If previously divorced, you will need the divorce order and if widowed, the death certificate of the late spouse.
I am often asked about when you can marry, e.g. time of day etc. The short answer is that as long as you can find a competent Marriage Officer willing to accommodate you, 24/7 and 365 are permissible. There is nothing to stop you marrying at midnight on a Sunday, if that’s what you want!
In community or out of community of property?
In terms of South African law, a couple may marry either without an ante-nuptial contract, meaning the marriage is ‘in community of property’, or with one, which will generally exclude community of property and may be either with or without accrual.
It is also very important to note that in South Africa, if no ante-nuptial contract is signed prior to the wedding, you are automatically married in community of property. In layman’s terms, this means that all property owned by either spouse becomes part of the joint estate upon marriage, whether it is theirs at the time of the marriage or is acquired by them after the wedding.
The downside of marrying in community of property is that, should either of you face bankruptcy during the course of the marriage, your joint estate is vulnerable to the claims of your creditors.
Over the years I have met many couples who refuse to have an ANC on the basis that a) they are never going to divorce and b) they plan to always share everything.
This may sound very romantic, but it is not only your assets that are jointly owned – you are also liable for each other’s debts. The last thing you want to do is to put your family home at risk, yet couples marrying without an ante-nuptial contract often fail to grasp that this is just what could happen if one of them should decide to start a business venture which fails, because at the end of the day, they will both be liable for any debts incurred. At the start of your marriage you may have no plans to start your own business, but who knows what might happen 10 years hence.

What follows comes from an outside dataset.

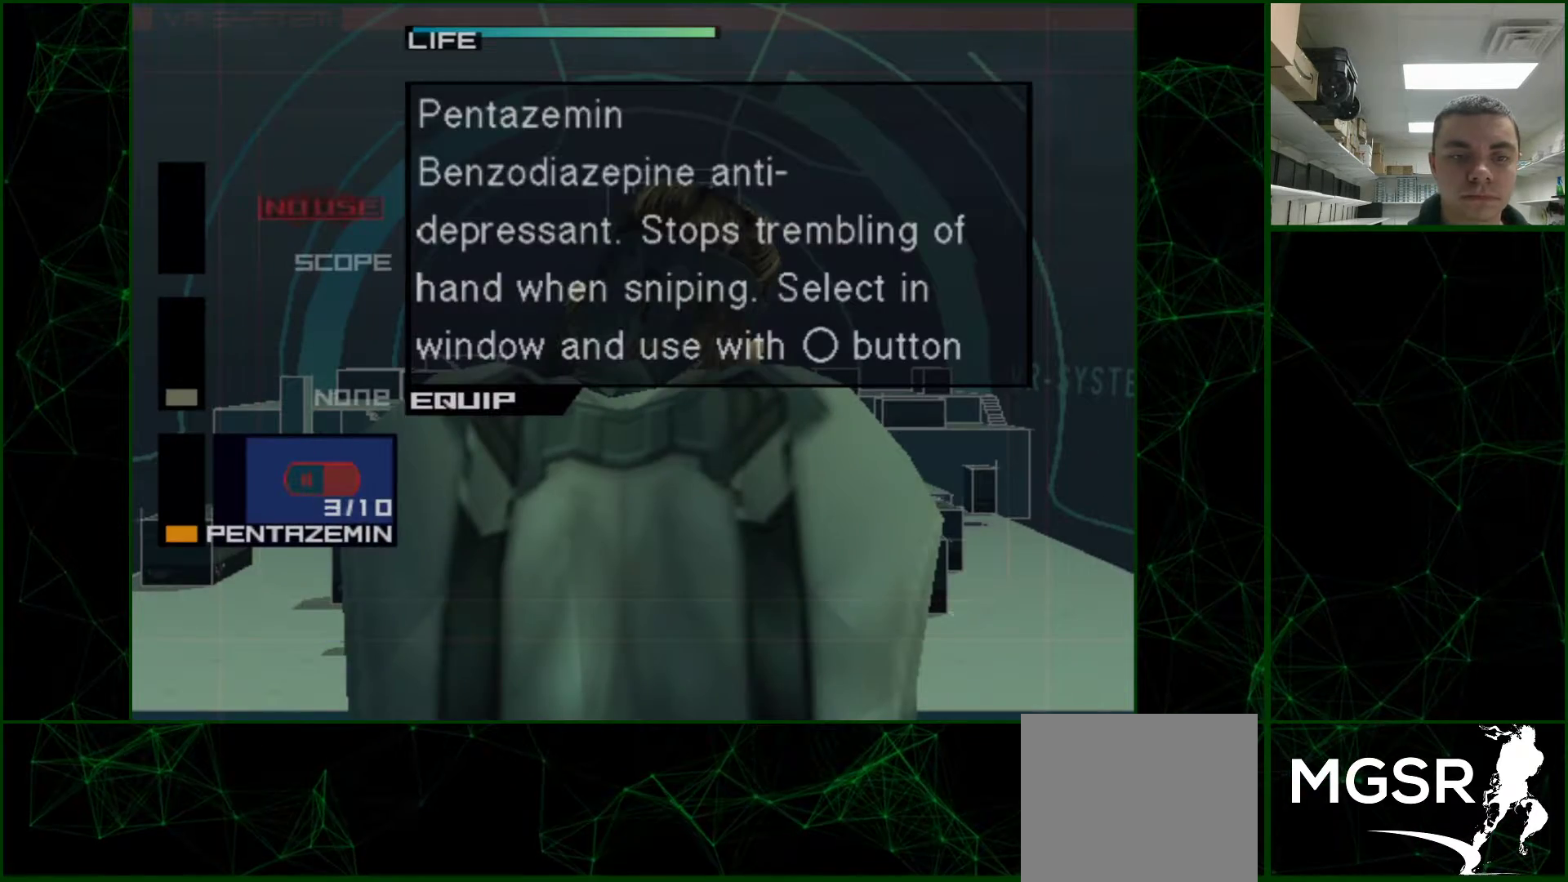
{"buttons": [], "events": [[217, "DPAD_DOWN", "down"], [367, "DPAD_DOWN", "up"]]}
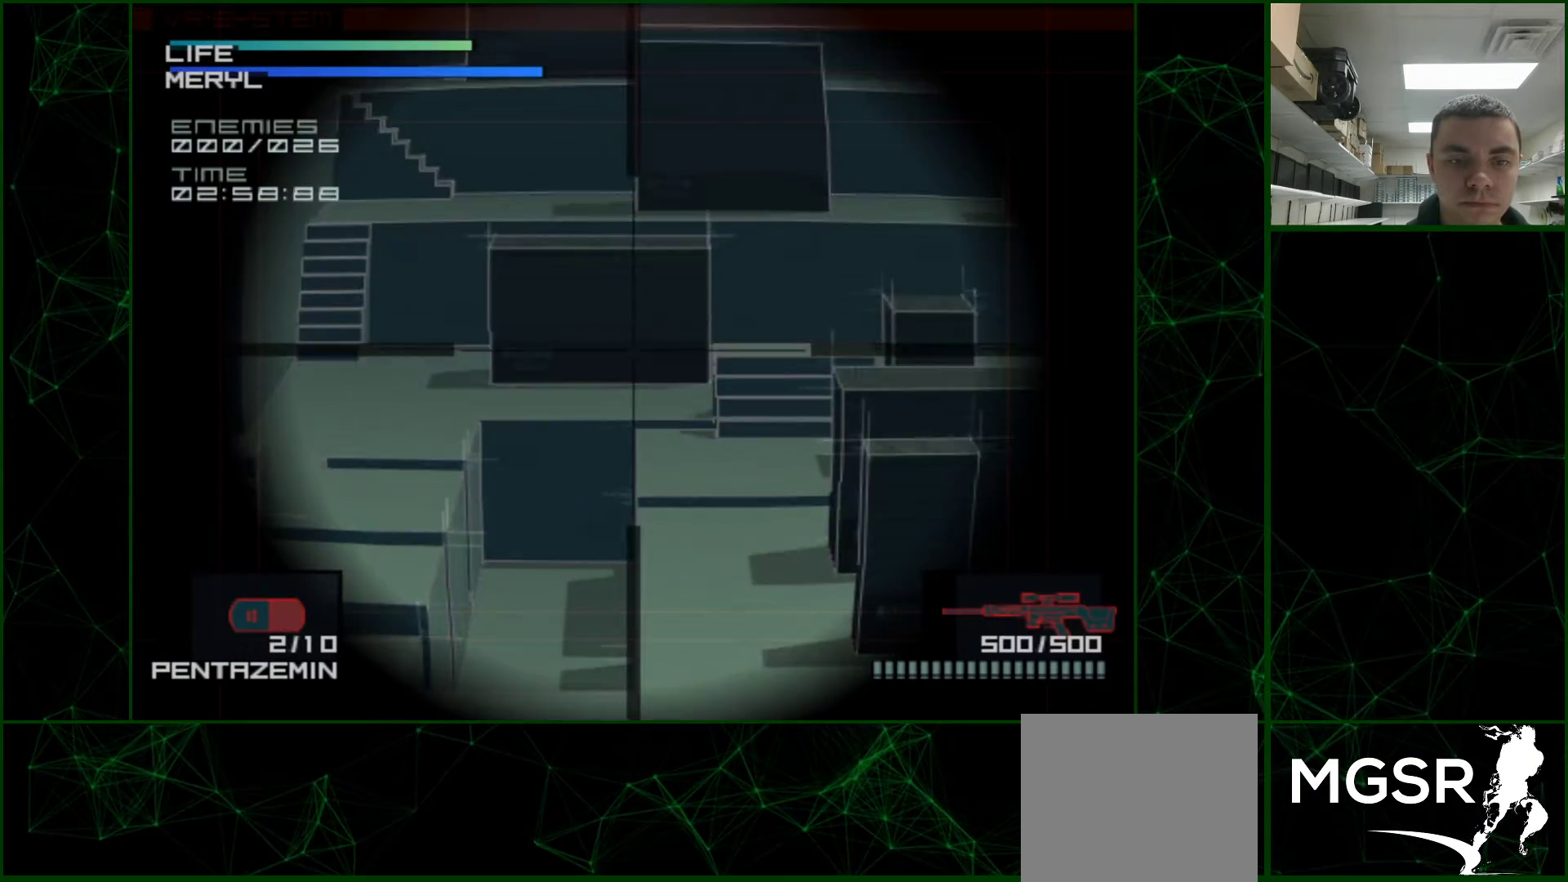
{"buttons": ["DPAD_UP"], "events": [[133, "DPAD_UP", "down"], [283, "DPAD_UP", "up"], [467, "DPAD_UP", "down"]]}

If you decide after the ceremony that you would have preferred to have had an ANC, you will require a High Court Application, which is very costly. In addition, you will be expected to produce a valid reason as to why you did not conclude an ANC before your marriage.
If you are a South African female marrying someone from a foreign country, bear in mind that the law of your prospective husband’s domicile (his home country) at the time of the marriage, applies – both during the marriage and on dissolution. Some countries will only ever apply their own law, notwithstanding the fact that the parties desire their marriage to be governed by the law of the country where they were married. In these instances it is best to contact an attorney prior to the marriage to enquire about your legal status.
I have also been concerned by the number of e-mails I have received from South African couples living in the UK who, when marrying in that country, incorrectly assume that they are married by British law (out of community of property) and who discover to their dismay after the wedding that they are married by South African law, which is in community of property. If you want to avoid all this, it is essential to visit an attorney prior to your marriage.
As will be evident from the above, one should never overlook the importance of an ANC, as its main aim is to protect you – yet a poll conducted on our website revealed that 31% of couples were not planning to enter into an ante-nuptial contract before their weddings.